这个问题把秋盛也拉回了现实,他又道“我被抓的时候还觉得莫名其妙,若不是在牢里听了莫叔说起事情经过,也才推断是有人要陷害我们,却想不出是谁下的黑手,原本想着抵死不承认,拖延些时间,看能不能想到法子翻案,却没想到你们直接上了公堂,当场逼得县官都哑口无言,还把卫大富直接给揪出来了。”
秋盛灿烂的眸光看着林涵,嗯,以后林涵就是他的第二号崇拜对象了,至于第一号,自然是自家亮闪闪的大妹。
“这酒水啊,其实另有玄机。”林涵笑笑。
却听马车外传来一道声音,“只怕是以假乱真吧,只是没想到林公子还能请的动青州知府。”
是坐在秋虎身边的莫老幺的声音。
既然被猜到,林涵也不卖关子了,他笑出声道“不错,那不过是从墨白家酒楼里临时装了些酒水过来充样子,秋家的酒水,若真是要辨别,怕也就只有秋麦妹子能认个完全。”
秋麦莞尔,林涵这一出,可都是在玩心机啊,酒水只是他为了诈那妇人的话,算不得是证供,这也就是为何他要先找上张知府来撑面子了,不管是讼师身份,还是酒水,有张知府震着,也没人再会去仔细查探了。
至于莫老幺的另外一个疑问,林涵却没有回答,而是直接忽视了,当然,林涵为何能请的动青州知府这个问题,秋麦自然不会太过奇怪,顾大夫曾经好歹是御医之首,官场上自然有些门路,身为他的亲传弟子,林涵能走走这之间的门路,也不是什么奇怪的事儿。
只是顾大夫的身份不便透露,便也没给莫老幺解释,略过此事不提便罢。
“要说这件事儿最大的转折不是揪出祸首,让卫大富下狱,而是我没想到秋麦妹子真是蕙质兰心,竟然能巧妙地利用这一场官司,制造出奇的效果。”林涵突然说道。
“啊……”秋盛是没听懂,他看看秋麦,又看看林涵,这是还发生了什么他不知道的事儿吗?
“怕是不出几日,秋家的酒水在安北县会名声大振。”林涵又道。
秋麦莞尔,不过是些小伎俩罢了,她道“这事儿也是有利有弊,酒水有销路了,自然有钱赚,可我们现在却只能眼睁睁看着销路打开了,却没有货。”

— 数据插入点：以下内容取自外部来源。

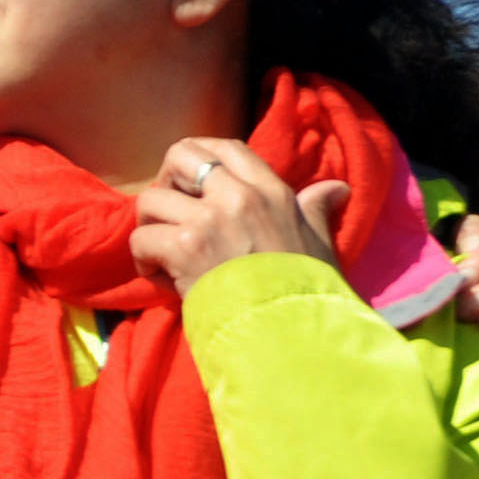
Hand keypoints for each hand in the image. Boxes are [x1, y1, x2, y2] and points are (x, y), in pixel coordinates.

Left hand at [128, 139, 342, 291]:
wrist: (289, 330)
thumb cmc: (305, 290)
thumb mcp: (318, 242)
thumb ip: (317, 210)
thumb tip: (337, 189)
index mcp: (271, 190)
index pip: (226, 147)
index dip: (199, 155)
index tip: (189, 181)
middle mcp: (238, 196)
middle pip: (180, 155)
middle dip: (164, 181)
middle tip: (168, 213)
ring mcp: (208, 219)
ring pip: (150, 199)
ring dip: (148, 226)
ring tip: (162, 252)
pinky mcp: (184, 247)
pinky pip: (140, 239)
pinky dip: (143, 261)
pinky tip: (164, 279)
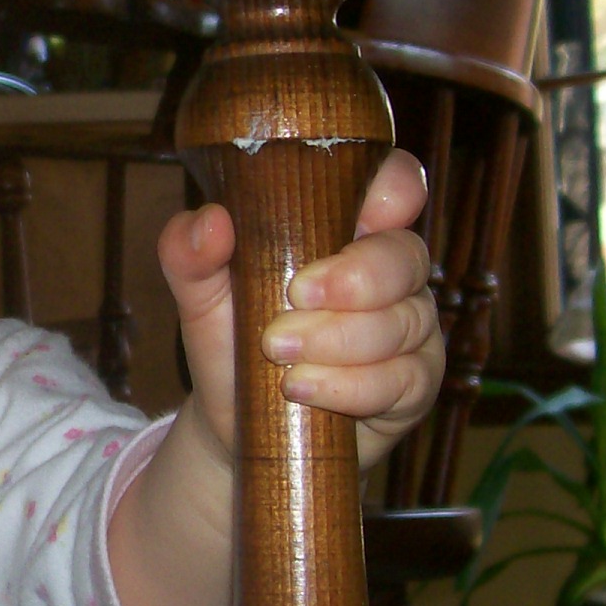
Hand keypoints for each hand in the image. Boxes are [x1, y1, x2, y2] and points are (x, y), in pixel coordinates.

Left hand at [158, 148, 443, 470]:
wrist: (236, 420)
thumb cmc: (232, 337)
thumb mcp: (200, 293)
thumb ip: (190, 252)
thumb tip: (211, 221)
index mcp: (348, 228)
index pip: (396, 185)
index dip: (394, 189)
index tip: (363, 215)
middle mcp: (391, 272)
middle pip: (405, 255)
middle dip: (353, 279)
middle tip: (295, 297)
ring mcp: (410, 328)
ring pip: (402, 322)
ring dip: (337, 339)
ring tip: (277, 351)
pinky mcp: (416, 385)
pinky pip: (402, 379)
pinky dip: (348, 386)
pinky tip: (303, 388)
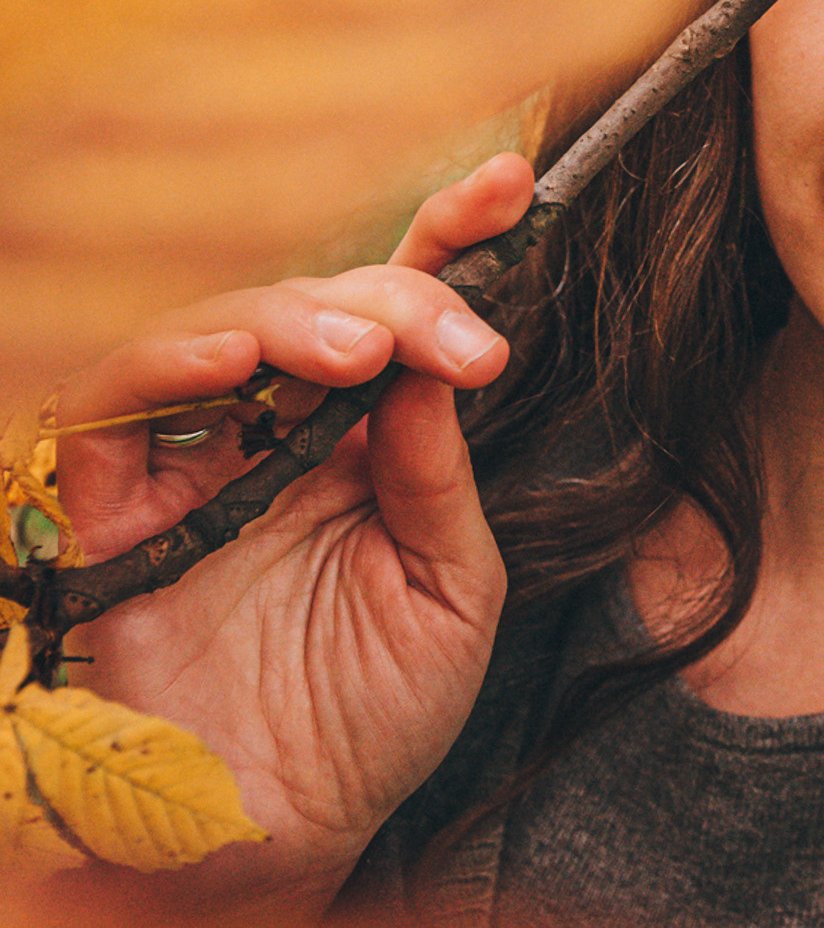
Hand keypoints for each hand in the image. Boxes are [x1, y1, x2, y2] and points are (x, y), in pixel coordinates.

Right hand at [49, 153, 533, 918]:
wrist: (291, 833)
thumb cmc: (378, 714)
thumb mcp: (453, 592)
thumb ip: (439, 479)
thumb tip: (435, 369)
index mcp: (375, 439)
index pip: (409, 311)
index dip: (454, 235)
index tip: (512, 185)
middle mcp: (287, 431)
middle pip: (328, 304)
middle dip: (397, 296)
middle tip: (455, 340)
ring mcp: (201, 461)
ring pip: (226, 325)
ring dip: (297, 318)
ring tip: (360, 352)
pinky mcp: (118, 506)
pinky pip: (120, 401)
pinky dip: (174, 363)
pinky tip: (237, 367)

“酒水酿制也不是急忙能赶出来的,更不能因为赶工影响了品质,所以啊,这次我们也只能空看着赚钱的机会偷偷溜走。”秋麦道。
赶时间就造假什么的可定不行,除非以后不想混了。
事在人为,可事情的发展也不是人能够绝对控制的,以至于此刻秋麦也不知道未来一段时间,麦记酒肆的酒水在安北县到底有多火爆。
林涵满不在乎的说道“那便让那些人等着去,左右只要不缺了我这一口。”
“那自然是管够!”秋麦和林涵相视一笑,两个通透之人的对话可急坏了旁观者。